Mar 10 2014
The brain processes read and heard language differently. This is the key and new finding of a study at the University Department of Radiology and Nuclear Medicine at the MedUni Vienna, unveiled on the eve of the European Radiology Congress in Vienna (6 to 10 March). The researchers have been able to determine the affected areas of the brain using speech processing tests with the aid of functional magnetic resonance tomography (fMRT).
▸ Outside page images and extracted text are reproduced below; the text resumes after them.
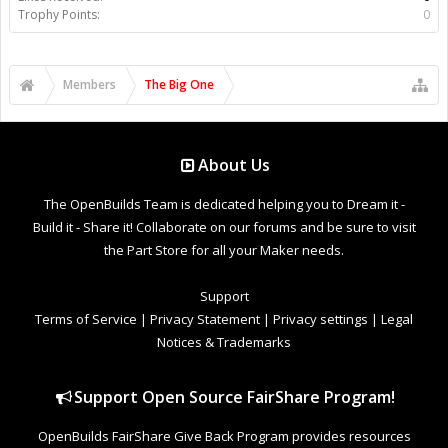
Trophy Points:
0
Members
The Big One
About Us
The OpenBuilds Team is dedicated helping you to Dream it -
Build it - Share it! Collaborate on our forums and be sure to visit
the Part Store for all your Maker needs.
Support
Terms of Service
|
Privacy Statement
|
Privacy settings
|
Legal
Notices & Trademarks
Support Open Source FairShare Program!
OpenBuilds FairShare Give Back Program provides resources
The results of the study, published in the highly respected magazine "Frontiers in Human Neuroscience", offer the field of radiology new opportunities for the pre-operative determination of areas that need to be protected during neurosurgical procedures - for example the removal of brain tumours - in order to maintain certain abilities. With regard to the speech processing parts of the brain in particular, individual mapping is especially important since individuals differ in terms of the location of their speech processing centres. "This also gives radiologists a tool with which they can decide whether it makes more sense during testing to present the words in visual or audible form," says Kathrin Kolindorfer who, together with Veronika Schöpf (both from the University Department of Radiology and Nuclear Medicine at the MedUni Vienna), headed up the study.
Personalised planning of radiological investigations
For the test design, the healthy test subjects were played simple nouns via headphones or shown them on a screen. They then had to form matching verbs from them. Says Kolindorfer: "Depending on whether the words were heard or seen, the neurons fired at different locations in the network."
"Our results therefore show that the precise and personalised planning of radiological investigations is of tremendous importance," says Schöpf. Following this investigation, the best proposed solution is then drawn up within the multidisciplinary team meetings with the patient.